Tracy Betsinger, associate professor of anthropology at State University of New York, Oneonta, who will present the lecture, “Vampires After Dark, at 6:30 p.m. on Thursday, Feb. 26, at Quinnipiac University.
Tracy Betsinger, associate professor of anthropology at State University of New York, Oneonta, will present the lecture “Vampires After Dark” at 6:30 p.m. on Thursday, Feb. 26, in the Carl Hansen Student Center, Room 225, on the Mount Carmel Campus of Quinnipiac University. This event is free and open to the public.
Betsinger studies human skeletons to learn more about how people lived in the past. During her lecture, she will discuss her research on the human skeletons of six individuals from Poland who were buried in ways to prevent their reanimation because community members believed they were vampires. Five of the skeletons had sickles placed around their necks or abdomen so that their heads or torsos would be cut off if they tried to sit up. Two of the skeletons had large rocks placed beneath their chins to prevent them from biting or feeding upon others.

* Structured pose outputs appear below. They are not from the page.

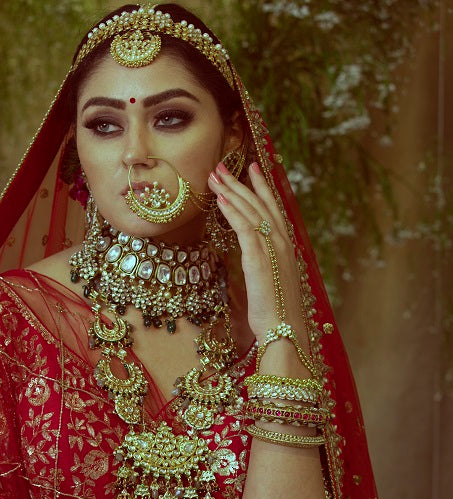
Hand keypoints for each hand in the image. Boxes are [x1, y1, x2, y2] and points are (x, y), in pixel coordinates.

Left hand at [207, 160, 303, 343]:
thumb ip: (265, 265)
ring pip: (250, 211)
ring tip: (215, 176)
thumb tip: (255, 261)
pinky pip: (244, 227)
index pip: (273, 208)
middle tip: (221, 166)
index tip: (250, 169)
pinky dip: (232, 211)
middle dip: (239, 183)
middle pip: (259, 204)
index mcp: (286, 246)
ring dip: (231, 191)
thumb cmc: (277, 312)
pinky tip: (221, 199)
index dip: (261, 187)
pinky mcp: (259, 257)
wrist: (283, 329)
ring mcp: (272, 248)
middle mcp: (282, 242)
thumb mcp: (272, 282)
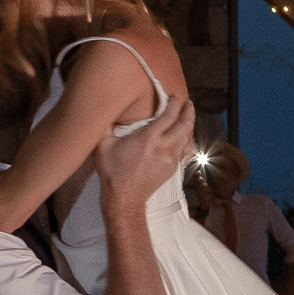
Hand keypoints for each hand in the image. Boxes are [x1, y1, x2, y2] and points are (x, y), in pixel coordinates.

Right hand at [96, 95, 194, 209]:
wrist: (124, 198)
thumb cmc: (113, 171)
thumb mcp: (104, 145)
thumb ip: (106, 126)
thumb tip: (104, 111)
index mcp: (148, 138)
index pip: (169, 115)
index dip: (174, 103)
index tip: (174, 96)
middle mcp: (163, 146)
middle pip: (185, 124)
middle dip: (188, 111)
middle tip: (187, 103)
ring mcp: (170, 159)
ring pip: (187, 137)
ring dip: (189, 125)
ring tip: (187, 117)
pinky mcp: (172, 169)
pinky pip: (185, 151)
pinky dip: (187, 141)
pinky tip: (185, 137)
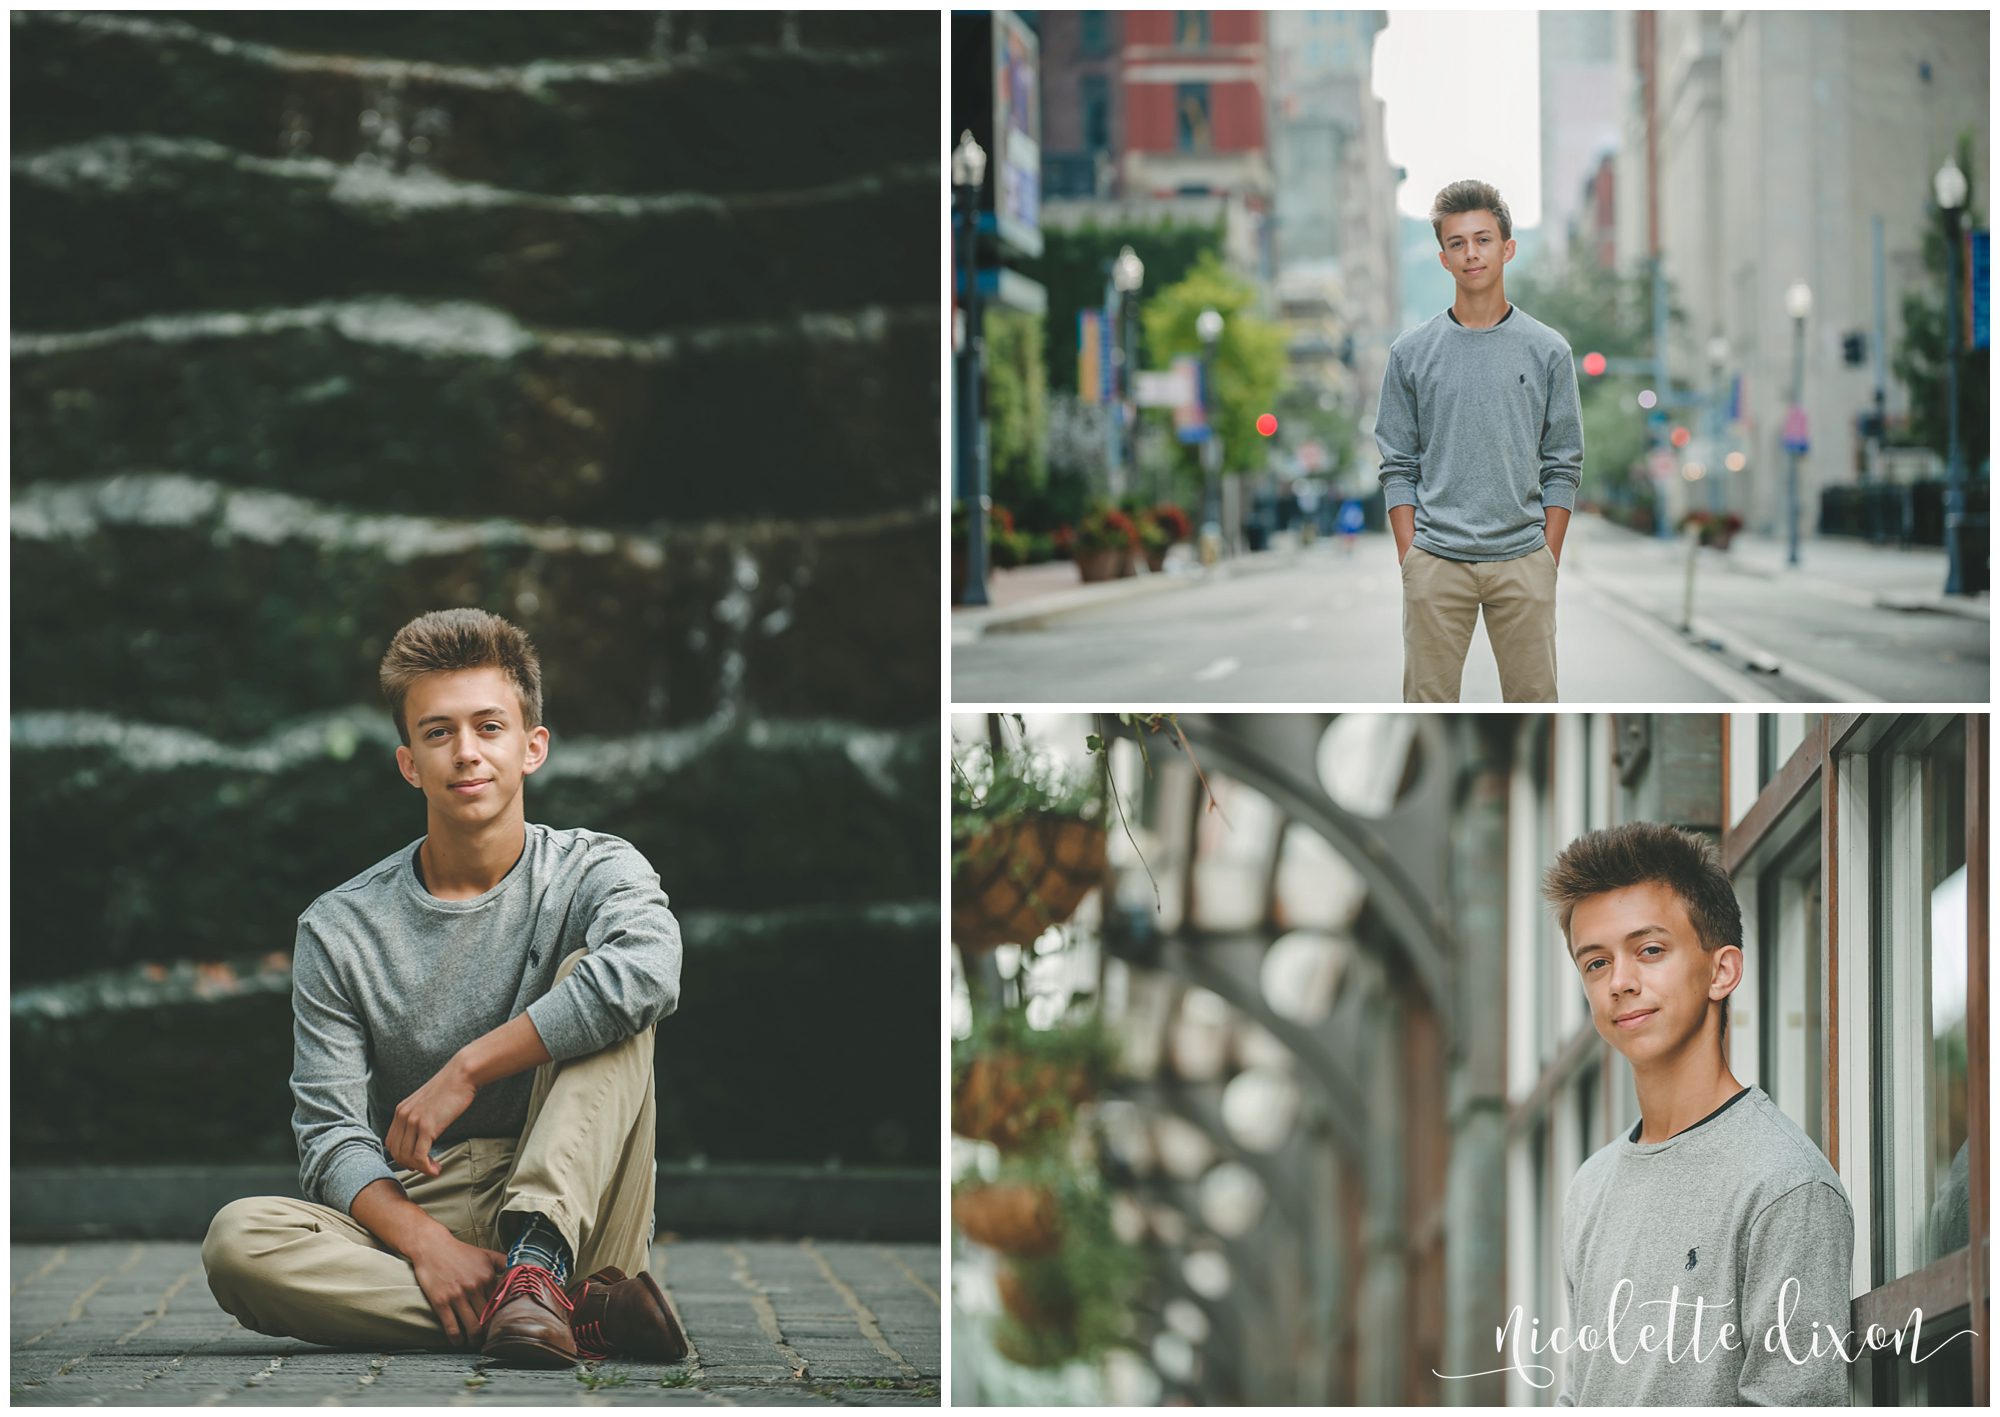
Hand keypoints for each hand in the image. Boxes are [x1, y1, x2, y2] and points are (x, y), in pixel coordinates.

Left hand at [387, 1057, 475, 1177]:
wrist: (462, 1075)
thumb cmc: (450, 1088)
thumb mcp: (426, 1103)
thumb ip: (419, 1116)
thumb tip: (422, 1134)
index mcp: (401, 1111)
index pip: (391, 1143)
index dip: (401, 1156)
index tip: (416, 1161)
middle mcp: (403, 1116)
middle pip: (397, 1152)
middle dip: (410, 1165)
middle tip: (426, 1168)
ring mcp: (413, 1121)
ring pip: (407, 1157)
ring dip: (420, 1168)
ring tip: (434, 1169)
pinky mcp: (427, 1126)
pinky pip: (420, 1156)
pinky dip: (426, 1168)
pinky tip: (437, 1169)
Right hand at [407, 1230, 506, 1347]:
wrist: (432, 1247)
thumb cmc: (461, 1252)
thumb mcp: (486, 1254)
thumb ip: (504, 1263)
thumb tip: (522, 1271)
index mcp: (488, 1277)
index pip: (500, 1305)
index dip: (502, 1318)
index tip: (503, 1326)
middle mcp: (475, 1287)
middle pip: (488, 1319)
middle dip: (490, 1332)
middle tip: (489, 1339)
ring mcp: (457, 1295)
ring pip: (472, 1327)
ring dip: (475, 1340)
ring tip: (474, 1343)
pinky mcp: (441, 1302)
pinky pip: (452, 1328)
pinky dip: (457, 1339)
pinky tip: (458, 1342)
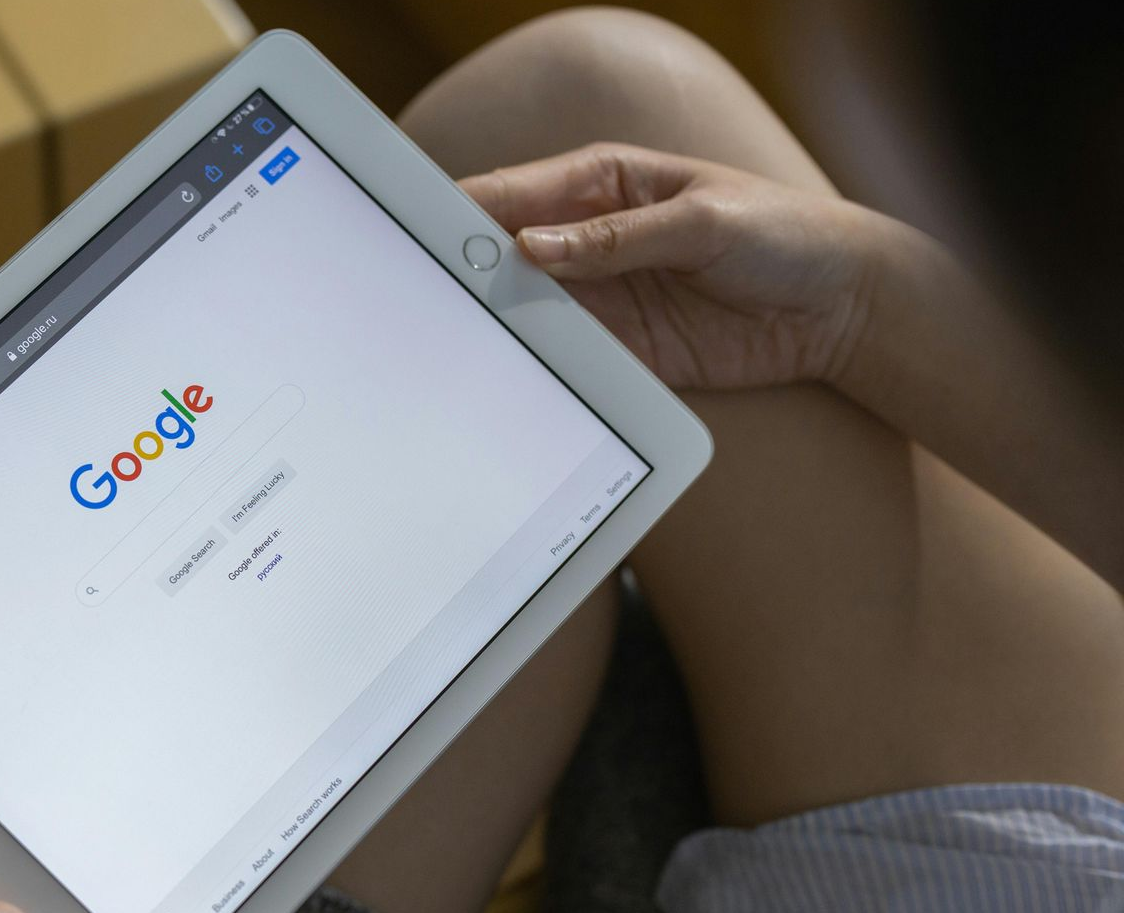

Betsinger’s research interests include bioarchaeology, paleopathology and how culture, including factors such as gender and social status, affects health. Currently, her research focuses on medieval and post-medieval skeletal collections in Poland, as well as prehistoric skeletons from eastern Tennessee.
She earned her Ph.D. at Ohio State University, where she also worked with the Global History of Health Project, which focuses on the history of human health in Europe from the late Paleolithic era to the early 20th century.